Fernando wrote:f) So it could be -and I am almost sure of it- that Excalibur AND Nelson produced intentionally weak or at least not too much strong engines to cope with that new market, so different to the old one, where amateurs were always looking fro strength.
g) Why, then GM? Because there is also a slice of the market constituted by middle level players that like to play a relatively strong machine, but NOT THAT strong.
I agree that marketing has to influence the types and strength of machines but I had already carefully considered all of that when coming to my own conclusion that Nelson contributed little to none of the actual GM engine.
The actual hardware is virtually the same amongst all of the machines. Over time there was further miniaturisation, however the actual capability of the hardware varied little. And you could buy expensive premium Excaliburs with this hardware (DTTC) as well as extremely inexpensive $30 devices (various plastic chess devices with the proper tournament levels) - the only difference between top end and bottom end models being clock speed (half in the cheap plastic models). So really, the marketing comes down more to program flexibility rather than actual hardware. And it is not that difficult to make a strong program play weakly whilst still maintaining it's maximum playing strength. At a really simple level you program interrupts to minimise thinking times or you restrict ply searches and extensions. Again I would simply say why would any sane company chuck away such an excellent program as GM, since the easiest way to have a universally appealing product (as opposed to a mass market one only or a niche one) is to simply pack the program in something small and relatively portable (to reflect modern trends) and add some novice levels to it. That way it caters from raw beginners through to club players.
And in any case, if you really want to create a truly decent and entertaining novice level to casual player machine, it is a far better approach to use a fairly mature and relatively sophisticated program and handicap it with thinking time restrictions and very basic hardware. Such an approach produces a far more useful, entertaining, educational and desirable opponent for a novice or casual hobby player than taking an inherently weak and relatively neanderthal program and obtaining the ELO strength by way of brute force on the hardware side. Because by doing that, you still have a program that plays unconvincing chess, even if it is in outright terms significantly stronger than a more sophisticated program deliberately handicapped to play at the casual / novice level that it is aimed at.
Yet time and time again, we see the same Excalibur program with it's extremely dubious positional and strategic play - only to suddenly have this GM that did everything so very well, only to chuck it all away again and go back to 1978 on steroids all over again. It makes no logical sense at all. Not financially, not from a marketing perspective and certainly not from the perspective of maintaining a company image.

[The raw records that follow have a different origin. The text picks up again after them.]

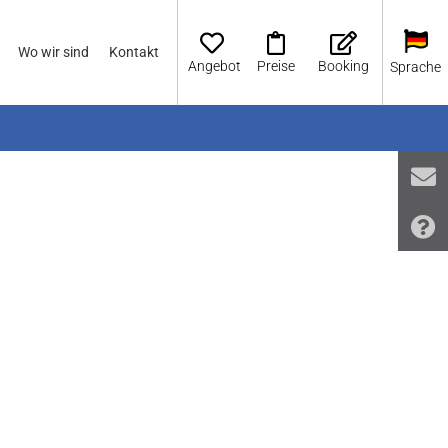
Wo wir sind
Kontakt
Angebot
Preise
Booking
Sprache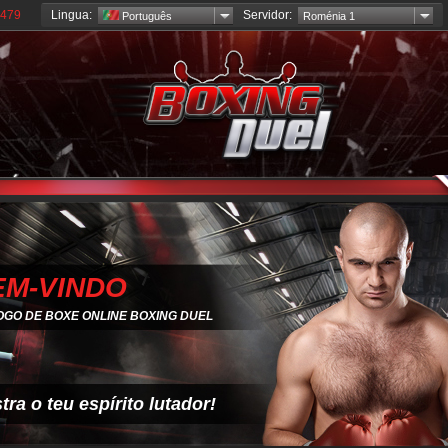
Lingua:
Servidor:
 479
Português
Roménia 1
EM-VINDO
OGO DE BOXE ONLINE BOXING DUEL
ra o teu espírito lutador!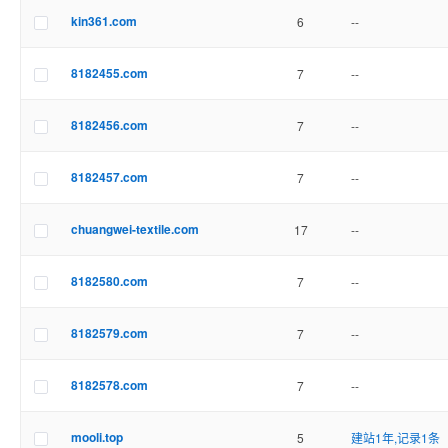
kin361.com
6
--
8182455.com
7
--
8182456.com
7
--
8182457.com
7
--
chuangwei-textile.com
17
--
8182580.com
7
--
8182579.com
7
--
8182578.com
7
--
mooli.top
5
建站1年,记录1条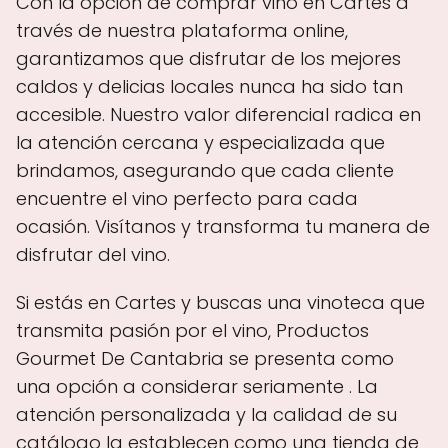
Con la opción de comprar vino en Cartes a
través de nuestra plataforma online,
garantizamos que disfrutar de los mejores
caldos y delicias locales nunca ha sido tan
accesible. Nuestro valor diferencial radica en
la atención cercana y especializada que
brindamos, asegurando que cada cliente
encuentre el vino perfecto para cada
ocasión. Visítanos y transforma tu manera de
disfrutar del vino.
Si estás en Cartes y buscas una vinoteca que
transmita pasión por el vino, Productos
Gourmet De Cantabria se presenta como
una opción a considerar seriamente . La
atención personalizada y la calidad de su
catálogo la establecen como una tienda de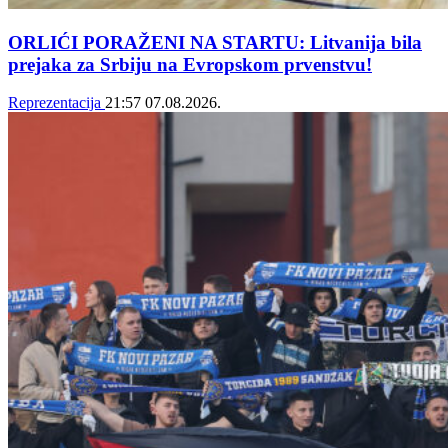
ORLIĆI PORAŽENI NA STARTU: Litvanija bila
prejaka za Srbiju na Evropskom prvenstvu!
Reprezentacija
21:57
07.08.2026.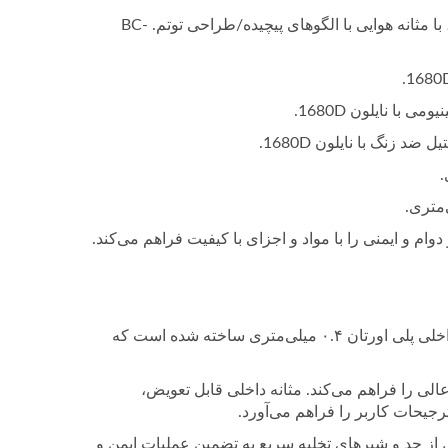
BC-924_PC: ظرفیت 24 پوند، پایه‌های کوله‌پشتی پلاستیکی با نایلون 1680D، با مثانه هوایی با الگوهای پیچیده/طراحی توتم. BC-
 و ایمنی را با مواد و اجزای با کیفیت فراهم می‌کند.
سیستم رطوبت‌گیر فیلتر هوای
سری گاردین
ساخت با کیفیت بالا: سیستم مثانه از پارچه نایلون ۱۶۸۰ دنیر با دوام و مثانه داخلی پلی اورتان ۰.۴ میلی‌متری ساخته شده است که
 شده) کنترل شناوری عالی را فراهم می‌کند. مثانه داخلی قابل تعویض،
جیحات کاربر را فراهم می‌آورد.
 از حد و شیرهای تخلیه سریع به تضمین عملیات ایمن و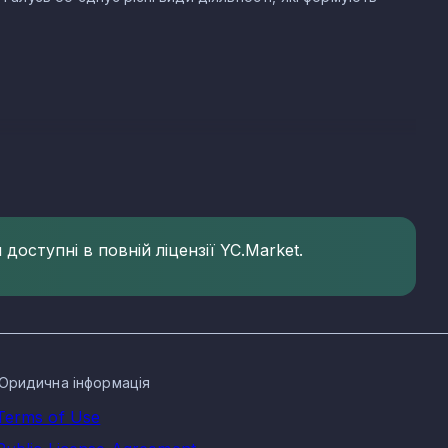
х компаній. Основні КВЕД утилізації в Закарпатській
доступні в повній ліцензії YC.Market.
Юридична інформація
Terms of Use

The fact of the matter is that the hardware itself was never a financial consideration in the era we are discussing (late 1990s to late 2000s) since as I say, you'd find the same innards in a $300 machine and a $50 machine, the only significant differences being the clock speed, quality of the housing, voice / lack of voice, etc. So it only came down to software. And it is actually easier to make a strong existing program play weak chess than to keep developing a mediocre one version after version (as Nelson did - you can hit certain key combinations on most of his machines to see which version that machine happened to have).
It will never make sense to me that Excalibur instead decided to throw everything learned from GM away especially when they continued - for some years afterwards, to attempt to market strong machines. Long after GM came onto the market, Excalibur were still marketing and advertising machines purported to play at the 2000 ELO level. So they were still apparently serious about strength or otherwise completely deluded. So the more likely explanation is that whatever legal and copyright agreements were in place when GM was created had expired and were only in effect for the GM product. Thereafter, Excalibur had to go back to Nelson's "base" program.
Perhaps if in the post-GM days Excalibur only marketed their programs as mere toys rather than as alleged strong expert machines, I would agree, but all the evidence points to them still attempting to pull out all the stops so to speak (even to the point of having a product named after a World Champion) , though obviously limited technically in their capability to do so. Afterall, I have little doubt that Nelson at his absolute best could produce no more than 1600 genuine ELO from a machine on H8 hardware with 32K ROM.
Chess is like painting the Mona Lisa whilst walking through a minefield.